Problem description:
Your answer should be one number: the count of lines in the records that include the word "documents".

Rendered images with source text

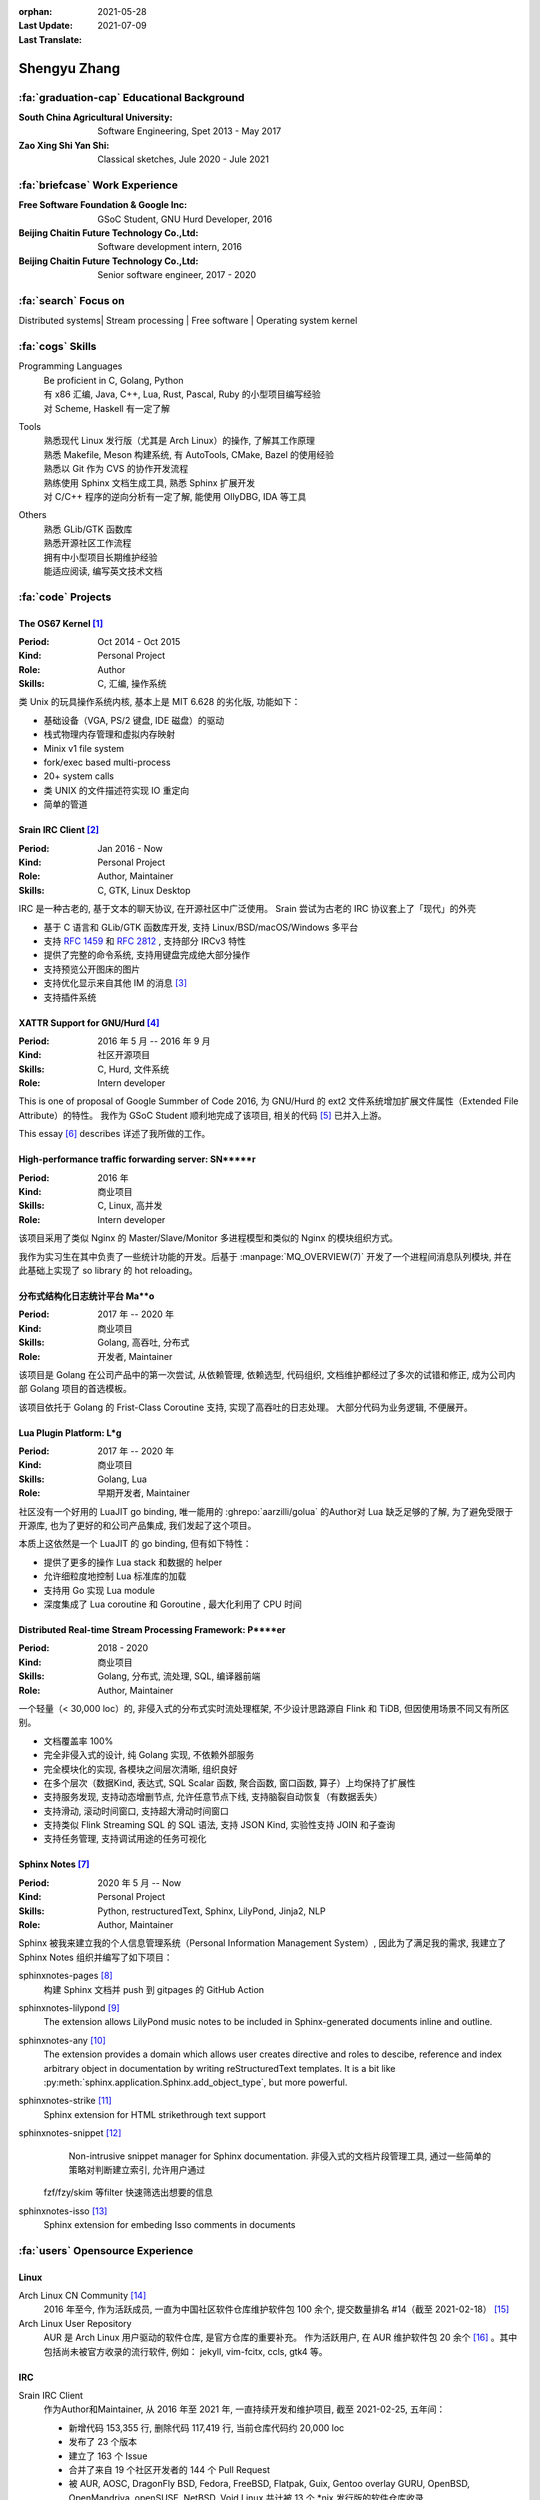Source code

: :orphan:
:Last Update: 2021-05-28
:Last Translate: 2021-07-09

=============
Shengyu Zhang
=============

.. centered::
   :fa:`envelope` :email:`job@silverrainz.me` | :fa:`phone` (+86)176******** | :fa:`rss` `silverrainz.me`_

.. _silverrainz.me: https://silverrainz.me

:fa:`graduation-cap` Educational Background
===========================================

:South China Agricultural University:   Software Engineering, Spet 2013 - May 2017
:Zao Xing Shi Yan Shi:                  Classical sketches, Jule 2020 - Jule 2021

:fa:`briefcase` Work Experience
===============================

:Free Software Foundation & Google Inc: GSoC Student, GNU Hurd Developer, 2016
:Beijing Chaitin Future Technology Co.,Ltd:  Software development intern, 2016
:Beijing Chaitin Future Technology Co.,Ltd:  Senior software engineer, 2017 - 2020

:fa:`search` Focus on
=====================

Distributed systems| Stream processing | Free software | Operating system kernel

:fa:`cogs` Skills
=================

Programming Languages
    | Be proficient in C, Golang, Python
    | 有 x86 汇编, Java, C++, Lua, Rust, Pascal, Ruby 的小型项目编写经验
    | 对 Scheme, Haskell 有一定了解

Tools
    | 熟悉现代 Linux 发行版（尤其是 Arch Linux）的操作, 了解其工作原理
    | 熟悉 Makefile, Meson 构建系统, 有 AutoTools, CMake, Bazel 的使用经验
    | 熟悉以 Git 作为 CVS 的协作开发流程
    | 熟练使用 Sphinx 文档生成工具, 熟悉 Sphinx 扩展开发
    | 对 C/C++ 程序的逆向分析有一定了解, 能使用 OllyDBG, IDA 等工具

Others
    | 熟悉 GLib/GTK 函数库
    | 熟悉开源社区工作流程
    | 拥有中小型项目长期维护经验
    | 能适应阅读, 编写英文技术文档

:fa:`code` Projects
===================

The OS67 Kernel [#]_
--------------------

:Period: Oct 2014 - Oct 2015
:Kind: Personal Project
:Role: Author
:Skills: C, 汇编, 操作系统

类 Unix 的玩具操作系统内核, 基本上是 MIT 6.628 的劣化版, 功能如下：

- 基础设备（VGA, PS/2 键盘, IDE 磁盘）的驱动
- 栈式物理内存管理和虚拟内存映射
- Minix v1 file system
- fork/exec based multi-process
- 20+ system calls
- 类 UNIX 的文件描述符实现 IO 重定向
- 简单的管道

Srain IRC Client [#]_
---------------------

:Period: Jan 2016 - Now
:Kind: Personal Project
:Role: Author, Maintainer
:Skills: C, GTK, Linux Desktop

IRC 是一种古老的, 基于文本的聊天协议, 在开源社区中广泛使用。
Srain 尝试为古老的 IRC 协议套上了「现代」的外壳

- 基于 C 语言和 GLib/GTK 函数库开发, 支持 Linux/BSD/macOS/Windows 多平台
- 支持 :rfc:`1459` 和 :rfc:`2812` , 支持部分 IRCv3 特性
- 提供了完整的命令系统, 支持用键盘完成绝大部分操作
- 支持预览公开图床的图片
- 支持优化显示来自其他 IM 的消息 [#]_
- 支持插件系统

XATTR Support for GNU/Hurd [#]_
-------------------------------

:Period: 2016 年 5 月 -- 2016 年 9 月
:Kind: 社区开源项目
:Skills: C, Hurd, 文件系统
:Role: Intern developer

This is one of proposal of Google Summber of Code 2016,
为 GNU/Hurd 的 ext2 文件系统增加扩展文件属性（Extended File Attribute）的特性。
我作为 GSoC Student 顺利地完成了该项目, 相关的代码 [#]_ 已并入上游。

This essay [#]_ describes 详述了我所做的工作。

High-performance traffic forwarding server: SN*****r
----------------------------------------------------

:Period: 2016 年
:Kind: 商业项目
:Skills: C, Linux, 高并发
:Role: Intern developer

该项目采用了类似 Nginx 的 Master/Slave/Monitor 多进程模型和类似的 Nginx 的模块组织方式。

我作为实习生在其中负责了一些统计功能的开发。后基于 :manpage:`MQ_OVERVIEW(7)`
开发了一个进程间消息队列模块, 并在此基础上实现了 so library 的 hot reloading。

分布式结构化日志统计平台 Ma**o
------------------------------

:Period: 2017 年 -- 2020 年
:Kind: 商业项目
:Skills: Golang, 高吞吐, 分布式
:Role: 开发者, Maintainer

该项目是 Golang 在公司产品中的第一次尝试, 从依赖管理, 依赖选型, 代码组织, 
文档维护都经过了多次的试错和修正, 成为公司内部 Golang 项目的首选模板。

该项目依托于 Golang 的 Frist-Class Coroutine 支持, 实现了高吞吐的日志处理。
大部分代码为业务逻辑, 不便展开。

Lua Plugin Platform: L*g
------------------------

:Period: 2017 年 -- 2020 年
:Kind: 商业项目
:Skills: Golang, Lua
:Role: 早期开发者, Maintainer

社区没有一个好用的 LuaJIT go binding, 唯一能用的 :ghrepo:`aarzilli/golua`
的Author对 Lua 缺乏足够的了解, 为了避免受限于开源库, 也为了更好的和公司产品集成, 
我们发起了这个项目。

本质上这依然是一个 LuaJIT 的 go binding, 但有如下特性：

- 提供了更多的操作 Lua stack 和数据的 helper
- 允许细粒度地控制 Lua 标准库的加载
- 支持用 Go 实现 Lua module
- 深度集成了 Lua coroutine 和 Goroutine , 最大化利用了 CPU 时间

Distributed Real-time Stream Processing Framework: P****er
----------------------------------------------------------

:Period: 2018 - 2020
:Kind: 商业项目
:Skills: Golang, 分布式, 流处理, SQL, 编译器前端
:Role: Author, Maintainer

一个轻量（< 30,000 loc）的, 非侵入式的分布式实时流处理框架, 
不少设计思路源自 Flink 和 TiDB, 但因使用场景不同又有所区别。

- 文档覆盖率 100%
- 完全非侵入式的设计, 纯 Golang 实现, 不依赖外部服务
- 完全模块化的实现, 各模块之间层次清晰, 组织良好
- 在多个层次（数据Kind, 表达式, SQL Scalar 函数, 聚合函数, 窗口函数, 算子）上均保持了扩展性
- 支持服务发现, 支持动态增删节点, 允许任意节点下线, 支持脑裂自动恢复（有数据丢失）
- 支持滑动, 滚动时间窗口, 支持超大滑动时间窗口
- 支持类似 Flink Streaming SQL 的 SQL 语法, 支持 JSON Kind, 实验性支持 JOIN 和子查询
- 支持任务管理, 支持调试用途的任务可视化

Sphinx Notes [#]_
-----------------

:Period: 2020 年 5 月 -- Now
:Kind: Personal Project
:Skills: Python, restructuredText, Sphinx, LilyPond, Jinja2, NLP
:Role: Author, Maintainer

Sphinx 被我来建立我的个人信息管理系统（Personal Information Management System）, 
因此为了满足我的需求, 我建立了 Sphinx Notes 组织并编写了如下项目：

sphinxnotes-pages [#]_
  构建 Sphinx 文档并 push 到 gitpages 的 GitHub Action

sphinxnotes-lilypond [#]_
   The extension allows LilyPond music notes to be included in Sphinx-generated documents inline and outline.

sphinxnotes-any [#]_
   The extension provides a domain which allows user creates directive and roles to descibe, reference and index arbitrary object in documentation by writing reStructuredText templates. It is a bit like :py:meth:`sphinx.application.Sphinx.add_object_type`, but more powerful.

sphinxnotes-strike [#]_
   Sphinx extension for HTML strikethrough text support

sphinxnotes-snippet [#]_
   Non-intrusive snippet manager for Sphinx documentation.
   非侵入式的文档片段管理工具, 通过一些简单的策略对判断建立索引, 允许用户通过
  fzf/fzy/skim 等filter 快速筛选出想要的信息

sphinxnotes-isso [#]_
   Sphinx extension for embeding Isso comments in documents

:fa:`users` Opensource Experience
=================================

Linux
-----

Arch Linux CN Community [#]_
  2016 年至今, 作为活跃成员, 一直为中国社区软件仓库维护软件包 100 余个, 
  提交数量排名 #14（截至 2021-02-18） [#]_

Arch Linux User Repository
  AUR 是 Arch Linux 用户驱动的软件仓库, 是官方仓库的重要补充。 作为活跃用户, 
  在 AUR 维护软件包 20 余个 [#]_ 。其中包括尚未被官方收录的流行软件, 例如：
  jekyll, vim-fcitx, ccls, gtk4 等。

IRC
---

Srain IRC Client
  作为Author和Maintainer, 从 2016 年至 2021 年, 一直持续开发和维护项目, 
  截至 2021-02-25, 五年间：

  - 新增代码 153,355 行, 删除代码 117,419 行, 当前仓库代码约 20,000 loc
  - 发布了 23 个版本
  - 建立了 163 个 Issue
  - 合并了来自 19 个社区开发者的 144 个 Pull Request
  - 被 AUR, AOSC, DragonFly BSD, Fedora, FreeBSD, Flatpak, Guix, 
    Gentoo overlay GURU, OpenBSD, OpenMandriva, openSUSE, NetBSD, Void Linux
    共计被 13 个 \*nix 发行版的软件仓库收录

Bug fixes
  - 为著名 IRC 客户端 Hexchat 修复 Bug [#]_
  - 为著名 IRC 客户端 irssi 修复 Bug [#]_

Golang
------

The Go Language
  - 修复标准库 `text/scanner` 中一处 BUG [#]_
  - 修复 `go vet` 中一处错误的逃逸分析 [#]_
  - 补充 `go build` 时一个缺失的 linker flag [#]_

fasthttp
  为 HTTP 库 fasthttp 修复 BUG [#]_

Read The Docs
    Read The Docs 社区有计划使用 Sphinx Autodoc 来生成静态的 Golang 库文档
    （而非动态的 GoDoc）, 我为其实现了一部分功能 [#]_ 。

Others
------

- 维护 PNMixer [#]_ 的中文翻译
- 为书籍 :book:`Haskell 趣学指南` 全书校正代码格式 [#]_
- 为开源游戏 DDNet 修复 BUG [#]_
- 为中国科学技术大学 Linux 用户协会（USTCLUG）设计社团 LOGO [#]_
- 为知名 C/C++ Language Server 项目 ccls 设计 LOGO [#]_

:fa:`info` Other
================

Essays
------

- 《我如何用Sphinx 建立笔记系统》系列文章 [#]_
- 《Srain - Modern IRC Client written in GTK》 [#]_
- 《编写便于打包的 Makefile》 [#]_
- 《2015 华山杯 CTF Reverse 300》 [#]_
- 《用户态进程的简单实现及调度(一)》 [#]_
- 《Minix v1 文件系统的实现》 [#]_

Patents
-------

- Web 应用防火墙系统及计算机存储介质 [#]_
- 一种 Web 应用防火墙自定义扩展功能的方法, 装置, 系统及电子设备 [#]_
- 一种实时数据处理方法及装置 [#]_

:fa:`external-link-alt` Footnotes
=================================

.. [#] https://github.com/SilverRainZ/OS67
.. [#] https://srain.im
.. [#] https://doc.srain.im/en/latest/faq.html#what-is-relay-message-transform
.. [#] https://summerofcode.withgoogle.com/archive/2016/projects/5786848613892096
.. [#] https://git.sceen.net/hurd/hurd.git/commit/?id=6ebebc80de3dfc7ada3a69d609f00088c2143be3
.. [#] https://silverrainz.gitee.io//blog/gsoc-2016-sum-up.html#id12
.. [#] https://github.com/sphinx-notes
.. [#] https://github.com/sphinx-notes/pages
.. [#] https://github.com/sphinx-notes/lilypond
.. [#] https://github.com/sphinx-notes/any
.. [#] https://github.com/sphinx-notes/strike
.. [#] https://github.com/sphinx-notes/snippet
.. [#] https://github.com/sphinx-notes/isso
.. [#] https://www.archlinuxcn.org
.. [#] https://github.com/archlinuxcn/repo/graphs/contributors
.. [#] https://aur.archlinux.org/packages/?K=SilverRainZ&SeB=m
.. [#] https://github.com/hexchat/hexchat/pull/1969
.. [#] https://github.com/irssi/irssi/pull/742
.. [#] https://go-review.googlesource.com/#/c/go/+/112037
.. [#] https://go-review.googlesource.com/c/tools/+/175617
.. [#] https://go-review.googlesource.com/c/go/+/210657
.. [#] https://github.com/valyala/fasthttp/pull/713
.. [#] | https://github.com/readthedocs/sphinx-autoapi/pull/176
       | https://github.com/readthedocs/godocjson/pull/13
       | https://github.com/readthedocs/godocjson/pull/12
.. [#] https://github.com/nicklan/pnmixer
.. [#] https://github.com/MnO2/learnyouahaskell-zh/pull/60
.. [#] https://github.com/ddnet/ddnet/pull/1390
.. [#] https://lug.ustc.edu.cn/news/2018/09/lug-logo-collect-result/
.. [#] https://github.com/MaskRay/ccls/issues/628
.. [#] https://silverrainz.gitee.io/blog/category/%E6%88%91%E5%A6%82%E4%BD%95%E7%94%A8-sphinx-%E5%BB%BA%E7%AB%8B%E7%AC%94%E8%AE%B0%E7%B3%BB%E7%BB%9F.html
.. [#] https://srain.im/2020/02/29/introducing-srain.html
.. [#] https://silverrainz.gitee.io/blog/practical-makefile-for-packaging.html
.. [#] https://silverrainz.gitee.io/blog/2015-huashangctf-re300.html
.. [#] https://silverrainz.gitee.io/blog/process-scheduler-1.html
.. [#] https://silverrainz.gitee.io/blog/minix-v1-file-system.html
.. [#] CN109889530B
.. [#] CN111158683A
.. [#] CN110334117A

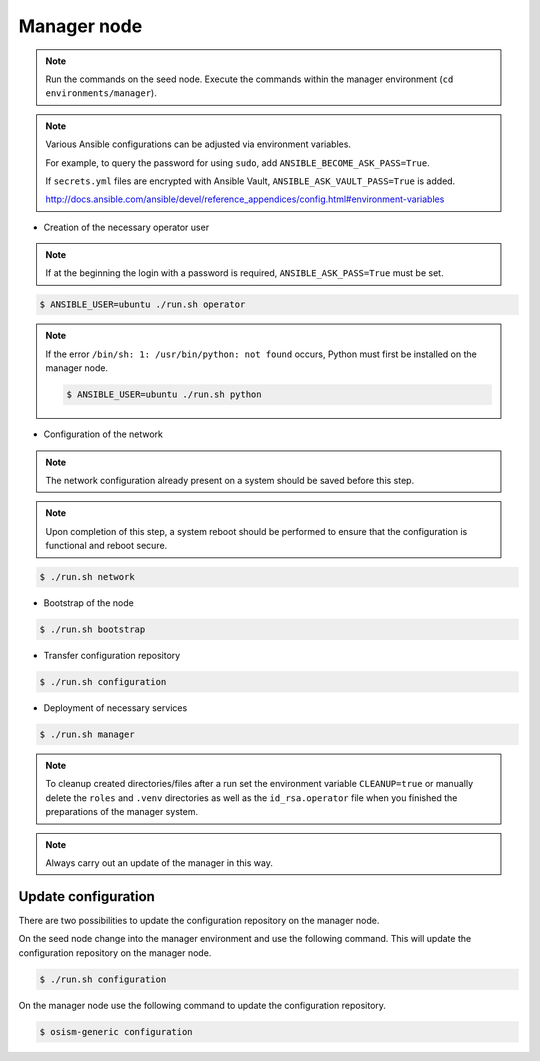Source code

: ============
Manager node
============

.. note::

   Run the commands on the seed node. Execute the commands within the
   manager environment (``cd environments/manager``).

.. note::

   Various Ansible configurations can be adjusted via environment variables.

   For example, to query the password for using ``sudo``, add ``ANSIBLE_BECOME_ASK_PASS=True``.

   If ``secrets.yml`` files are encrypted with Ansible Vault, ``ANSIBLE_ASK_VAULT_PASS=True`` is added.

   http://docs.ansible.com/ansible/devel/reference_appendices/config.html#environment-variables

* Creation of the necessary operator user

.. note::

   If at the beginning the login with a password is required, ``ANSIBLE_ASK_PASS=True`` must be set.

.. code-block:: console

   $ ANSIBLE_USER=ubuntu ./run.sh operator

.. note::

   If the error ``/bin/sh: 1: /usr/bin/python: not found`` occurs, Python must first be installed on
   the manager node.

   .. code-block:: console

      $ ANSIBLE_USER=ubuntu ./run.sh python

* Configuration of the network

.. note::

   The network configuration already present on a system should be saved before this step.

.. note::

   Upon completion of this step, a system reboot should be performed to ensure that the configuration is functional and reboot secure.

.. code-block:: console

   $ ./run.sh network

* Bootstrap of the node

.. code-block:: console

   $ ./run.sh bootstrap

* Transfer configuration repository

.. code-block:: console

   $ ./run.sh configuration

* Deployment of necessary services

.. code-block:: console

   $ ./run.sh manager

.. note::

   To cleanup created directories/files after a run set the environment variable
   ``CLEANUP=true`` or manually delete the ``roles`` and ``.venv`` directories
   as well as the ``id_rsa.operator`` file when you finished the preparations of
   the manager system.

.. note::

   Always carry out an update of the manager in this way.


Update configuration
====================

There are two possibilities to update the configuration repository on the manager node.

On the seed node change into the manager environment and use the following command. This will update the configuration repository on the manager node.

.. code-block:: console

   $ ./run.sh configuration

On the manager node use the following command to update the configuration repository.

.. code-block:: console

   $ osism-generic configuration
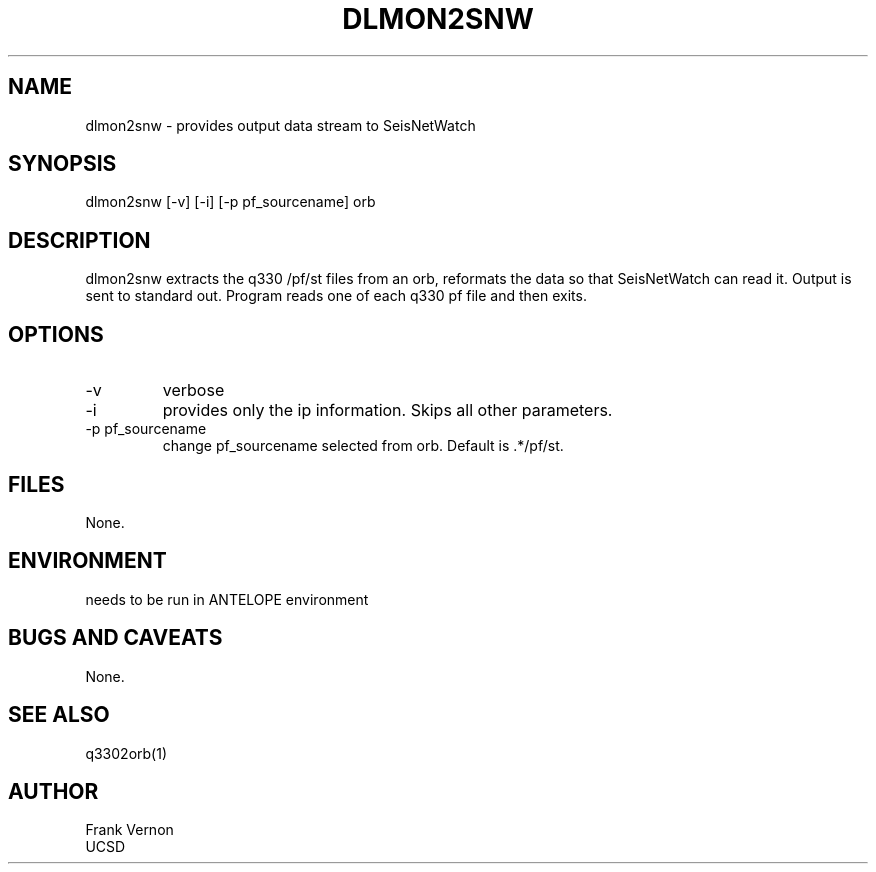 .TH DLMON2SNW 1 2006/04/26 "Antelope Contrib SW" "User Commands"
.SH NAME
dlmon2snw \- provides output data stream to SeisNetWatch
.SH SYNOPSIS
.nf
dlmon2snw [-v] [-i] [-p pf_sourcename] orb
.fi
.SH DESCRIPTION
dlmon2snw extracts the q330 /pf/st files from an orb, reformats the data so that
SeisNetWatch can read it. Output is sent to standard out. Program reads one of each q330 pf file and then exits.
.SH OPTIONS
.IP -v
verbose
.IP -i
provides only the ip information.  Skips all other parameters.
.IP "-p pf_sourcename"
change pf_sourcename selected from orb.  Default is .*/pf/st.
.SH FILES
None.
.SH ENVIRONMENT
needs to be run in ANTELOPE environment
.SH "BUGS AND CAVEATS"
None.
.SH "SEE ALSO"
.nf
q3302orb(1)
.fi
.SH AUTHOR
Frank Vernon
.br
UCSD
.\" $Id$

Expected answer:
2